> [Job] The entries that follow need to be reproduced exactly, minus any images.

Recorded information START

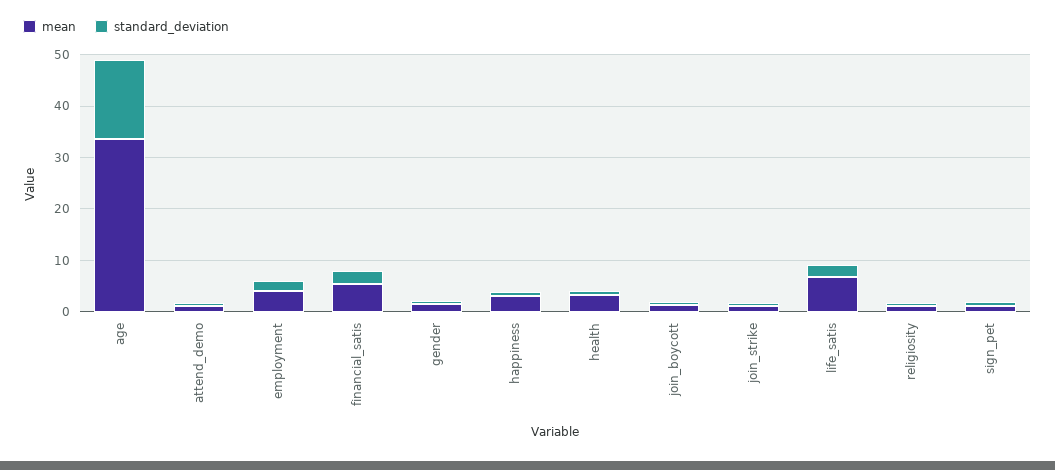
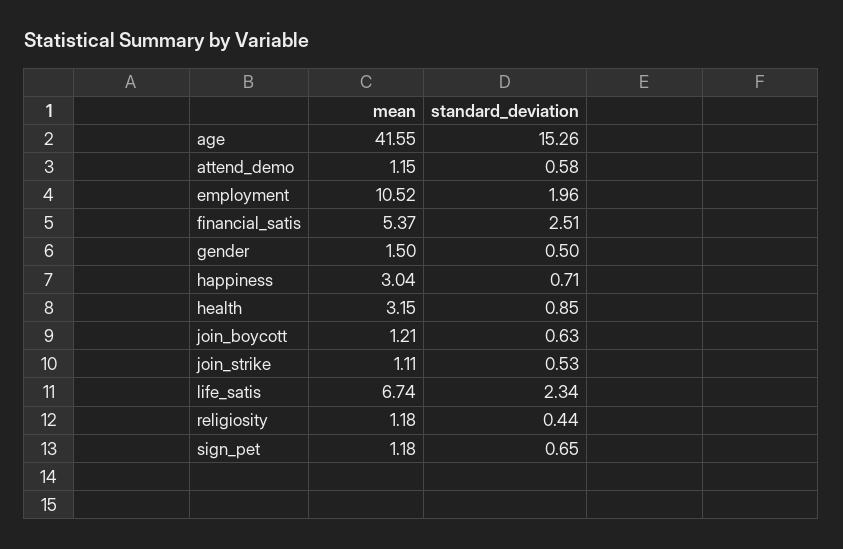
  {
    "mean": {
-     "age": 34,
+     "age": 41.55,
      "attend_demo": 1.15,
-     "employment": 4,
+     "employment": 10.52,
      "financial_satis": 5.37,
      "gender": 1.5,
      "happiness": 3.04,
      "health": 3.15,
      "join_boycott": 1.21,
      "join_strike": 1.11,
      "life_satis": 6.74,
      "religiosity": 1.18,
      "sign_pet": 1.18
    },
    "standard_deviation": {
      "age": 15.26,
      "attend_demo": 0.58,
      "employment": 1.96,
      "financial_satis": 2.51,
      "gender": 0.5,
      "happiness": 0.71,
      "health": 0.85,
      "join_boycott": 0.63,
      "join_strike": 0.53,
      "life_satis": 2.34,
      "religiosity": 0.44,
      "sign_pet": 0.65
    }
  }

Recorded information END

> [Reply to the task]
  {
    "mean": {
-     "age": 34,
+     "age": 41.55,
      "attend_demo": 1.15,
-     "employment": 4,
+     "employment": 10.52,
      "financial_satis": 5.37,
      "gender": 1.5,
      "happiness": 3.04,
      "health": 3.15,
      "join_boycott": 1.21,
      "join_strike": 1.11,
      "life_satis": 6.74,
      "religiosity": 1.18,
      "sign_pet": 1.18
    },
    "standard_deviation": {
      "age": 15.26,
      "attend_demo": 0.58,
      "employment": 1.96,
      "financial_satis": 2.51,
      "gender": 0.5,
      "happiness": 0.71,
      "health": 0.85,
      "join_boycott": 0.63,
      "join_strike": 0.53,
      "life_satis": 2.34,
      "religiosity": 0.44,
      "sign_pet": 0.65
    }
  }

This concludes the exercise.